Crochet flower brooch and turquoise belt
>> Friday, January 27, 2006
I made a couple of these crochet flower brooches over the past two days. They were inspired by the Flickr Color-iffic swaporama which I'm participating in this month. This is the package I made for my secret partner. The theme for February's swap is pink and red, so I combined a pink mohair yarn with a red cotton yarn to make the flower. The centre is pale pink French knots, with a dark purple French knot in the centre. I'm going to add these to my etsy shop: clairelmilne.etsy.com
I also finally fixed a crochet belt I had which had stretched too much. It wasn't lined and it tied with a knot and it just kept getting longer. Partly because it was made with a stretchy ribbon yarn and partly because of the crochet stitch itself being stretchy. So anyway I can't tell you which yarns I used, because although I carefully save all my yarn labels I can't always remember which one goes with which. When I'm being really clever I staple a little piece of the yarn to the label before saving it.

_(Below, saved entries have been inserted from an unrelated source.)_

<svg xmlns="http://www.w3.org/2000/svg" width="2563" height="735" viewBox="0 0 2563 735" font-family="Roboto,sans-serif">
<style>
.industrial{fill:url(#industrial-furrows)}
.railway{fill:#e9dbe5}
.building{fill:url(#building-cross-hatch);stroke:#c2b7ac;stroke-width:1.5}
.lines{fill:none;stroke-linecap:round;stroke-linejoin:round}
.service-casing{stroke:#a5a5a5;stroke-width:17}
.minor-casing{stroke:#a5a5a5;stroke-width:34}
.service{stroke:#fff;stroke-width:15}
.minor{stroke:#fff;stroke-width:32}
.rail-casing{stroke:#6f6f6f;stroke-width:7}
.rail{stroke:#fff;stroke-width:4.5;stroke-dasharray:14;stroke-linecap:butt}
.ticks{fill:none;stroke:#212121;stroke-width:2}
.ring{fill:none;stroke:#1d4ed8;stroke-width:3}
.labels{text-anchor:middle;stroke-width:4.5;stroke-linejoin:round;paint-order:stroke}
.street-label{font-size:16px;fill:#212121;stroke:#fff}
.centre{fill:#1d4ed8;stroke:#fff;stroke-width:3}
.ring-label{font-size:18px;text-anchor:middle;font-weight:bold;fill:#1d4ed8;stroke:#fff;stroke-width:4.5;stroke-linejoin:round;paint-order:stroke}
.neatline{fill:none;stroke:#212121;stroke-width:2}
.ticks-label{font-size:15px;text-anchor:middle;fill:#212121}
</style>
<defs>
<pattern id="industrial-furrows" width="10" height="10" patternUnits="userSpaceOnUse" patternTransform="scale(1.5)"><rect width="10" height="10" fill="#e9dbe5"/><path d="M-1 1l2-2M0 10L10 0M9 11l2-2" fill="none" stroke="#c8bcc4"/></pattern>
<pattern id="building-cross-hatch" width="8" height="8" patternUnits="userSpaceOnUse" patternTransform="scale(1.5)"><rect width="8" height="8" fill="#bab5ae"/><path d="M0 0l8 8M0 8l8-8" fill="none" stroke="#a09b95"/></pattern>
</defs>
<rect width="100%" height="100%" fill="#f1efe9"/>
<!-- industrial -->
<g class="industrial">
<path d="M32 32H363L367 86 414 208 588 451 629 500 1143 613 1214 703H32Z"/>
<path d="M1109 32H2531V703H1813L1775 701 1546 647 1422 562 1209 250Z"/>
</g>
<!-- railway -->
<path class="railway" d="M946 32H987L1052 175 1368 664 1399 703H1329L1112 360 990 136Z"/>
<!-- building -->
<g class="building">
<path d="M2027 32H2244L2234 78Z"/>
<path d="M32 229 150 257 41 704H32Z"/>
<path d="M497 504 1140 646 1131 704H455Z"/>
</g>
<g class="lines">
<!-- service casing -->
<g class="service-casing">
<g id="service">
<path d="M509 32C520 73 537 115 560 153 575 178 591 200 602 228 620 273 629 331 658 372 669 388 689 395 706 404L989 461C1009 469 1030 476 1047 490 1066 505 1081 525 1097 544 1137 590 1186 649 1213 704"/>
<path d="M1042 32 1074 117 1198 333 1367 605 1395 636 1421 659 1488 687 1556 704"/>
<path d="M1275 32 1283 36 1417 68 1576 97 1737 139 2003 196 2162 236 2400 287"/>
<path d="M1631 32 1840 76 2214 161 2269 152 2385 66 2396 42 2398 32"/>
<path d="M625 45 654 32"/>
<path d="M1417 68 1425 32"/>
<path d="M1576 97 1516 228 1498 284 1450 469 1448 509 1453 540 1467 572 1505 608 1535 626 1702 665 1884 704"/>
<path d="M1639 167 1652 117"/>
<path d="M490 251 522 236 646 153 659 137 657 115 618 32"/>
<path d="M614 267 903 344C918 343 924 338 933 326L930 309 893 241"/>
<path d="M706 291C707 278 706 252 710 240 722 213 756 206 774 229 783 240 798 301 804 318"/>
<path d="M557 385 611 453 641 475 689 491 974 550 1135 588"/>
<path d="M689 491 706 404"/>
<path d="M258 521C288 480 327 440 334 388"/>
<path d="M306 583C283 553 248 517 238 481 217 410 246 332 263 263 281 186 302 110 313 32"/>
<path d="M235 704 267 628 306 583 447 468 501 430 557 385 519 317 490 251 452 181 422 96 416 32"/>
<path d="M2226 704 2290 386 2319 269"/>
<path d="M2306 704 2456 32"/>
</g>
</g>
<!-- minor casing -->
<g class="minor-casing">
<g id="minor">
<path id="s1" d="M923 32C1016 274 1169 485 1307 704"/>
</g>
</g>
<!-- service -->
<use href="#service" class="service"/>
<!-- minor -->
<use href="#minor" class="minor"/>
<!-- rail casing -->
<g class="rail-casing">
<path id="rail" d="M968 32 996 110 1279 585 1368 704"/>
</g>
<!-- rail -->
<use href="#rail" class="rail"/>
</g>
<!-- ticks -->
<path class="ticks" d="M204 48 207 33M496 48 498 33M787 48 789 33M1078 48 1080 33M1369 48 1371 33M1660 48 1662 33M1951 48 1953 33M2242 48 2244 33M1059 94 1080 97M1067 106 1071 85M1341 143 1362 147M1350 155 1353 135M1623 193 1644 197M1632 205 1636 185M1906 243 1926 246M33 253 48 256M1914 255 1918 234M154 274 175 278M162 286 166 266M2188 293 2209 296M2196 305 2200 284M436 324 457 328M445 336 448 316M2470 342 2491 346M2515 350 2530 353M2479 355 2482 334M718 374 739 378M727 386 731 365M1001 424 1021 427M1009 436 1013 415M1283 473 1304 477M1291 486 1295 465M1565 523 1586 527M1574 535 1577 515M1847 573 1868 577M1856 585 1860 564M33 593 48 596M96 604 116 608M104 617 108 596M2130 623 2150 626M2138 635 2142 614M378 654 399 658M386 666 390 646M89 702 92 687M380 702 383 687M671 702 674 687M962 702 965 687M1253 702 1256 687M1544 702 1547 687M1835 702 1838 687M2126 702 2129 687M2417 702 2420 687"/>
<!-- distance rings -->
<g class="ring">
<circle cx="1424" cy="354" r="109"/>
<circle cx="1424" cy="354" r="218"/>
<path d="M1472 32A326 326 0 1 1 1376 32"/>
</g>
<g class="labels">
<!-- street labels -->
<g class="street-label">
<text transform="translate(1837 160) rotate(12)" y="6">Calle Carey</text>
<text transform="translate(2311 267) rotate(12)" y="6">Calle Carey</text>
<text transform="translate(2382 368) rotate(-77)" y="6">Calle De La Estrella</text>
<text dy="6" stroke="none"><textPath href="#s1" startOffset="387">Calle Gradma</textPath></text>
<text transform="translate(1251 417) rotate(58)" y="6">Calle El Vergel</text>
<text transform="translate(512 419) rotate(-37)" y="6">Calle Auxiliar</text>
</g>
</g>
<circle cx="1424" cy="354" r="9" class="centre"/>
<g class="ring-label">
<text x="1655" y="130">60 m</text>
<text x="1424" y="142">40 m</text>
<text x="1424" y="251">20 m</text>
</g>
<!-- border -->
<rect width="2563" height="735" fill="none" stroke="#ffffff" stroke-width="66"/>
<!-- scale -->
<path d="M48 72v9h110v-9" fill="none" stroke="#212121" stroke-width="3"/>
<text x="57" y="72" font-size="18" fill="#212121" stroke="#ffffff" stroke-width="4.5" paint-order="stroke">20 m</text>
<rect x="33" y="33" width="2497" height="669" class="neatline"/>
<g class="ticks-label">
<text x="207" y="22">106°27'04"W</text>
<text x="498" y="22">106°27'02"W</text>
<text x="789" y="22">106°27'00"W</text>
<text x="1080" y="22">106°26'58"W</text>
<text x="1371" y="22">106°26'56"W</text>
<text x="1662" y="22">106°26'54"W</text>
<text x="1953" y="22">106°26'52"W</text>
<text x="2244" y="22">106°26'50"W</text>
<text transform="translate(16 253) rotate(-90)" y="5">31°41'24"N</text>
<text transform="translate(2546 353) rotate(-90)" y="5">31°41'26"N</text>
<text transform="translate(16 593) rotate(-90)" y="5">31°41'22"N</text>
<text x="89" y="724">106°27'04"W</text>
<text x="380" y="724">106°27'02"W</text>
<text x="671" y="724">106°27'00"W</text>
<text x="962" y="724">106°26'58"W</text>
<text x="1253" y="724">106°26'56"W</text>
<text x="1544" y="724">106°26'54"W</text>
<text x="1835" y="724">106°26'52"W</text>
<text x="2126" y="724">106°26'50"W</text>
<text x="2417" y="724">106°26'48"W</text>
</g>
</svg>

But here is how you would do it with anything you happen to have around the house:
1. Make a little swatch to figure out how many stitches would make a belt of the right width to go through the belt loops. This one was 7 stitches wide with a G size hook. When you start out leave a tail of yarn to use to sew the belt to the d-rings.
2. Crochet until the belt is around 3 inches longer than your waist (or longer if you want to tuck the end back into one of the loops). For the pink belt I used single crochet throughout, and for the turquoise belt I did a row of single crochet alternating with rows of double crochet. And of course you can do fancier stitches if you're more experienced.
3. Taper off a bit to make the curved end part. I just decreased by one single crochet stitch on either side. More specifically, skip the first stitch, and do the last stitch as a slip stitch not single crochet. If you skip the last stitch altogether you will get a bumpy decrease. (Maybe more experienced crocheters know a better way, so you can do whatever you like. You could even leave it straight at the end, but I find the corners start to curl.)
4. You can buy d-rings for the belt at most sewing stores. You sew both rings to the starting end of your belt by looping a small part of the belt through the rings over the straight part and sewing it down with a leftover bit of the yarn.
5. For the lining, cut a strip of fabric a bit wider than the belt, fold under both sides, pin and sew it onto the belt.
p.s. if anyone is wondering if people ever make my patterns (I was) have a look at this!
p.p.s. I've posted some fabric for swapping on Flickr.
1 comments:
They're both gorgeous: love the colours!!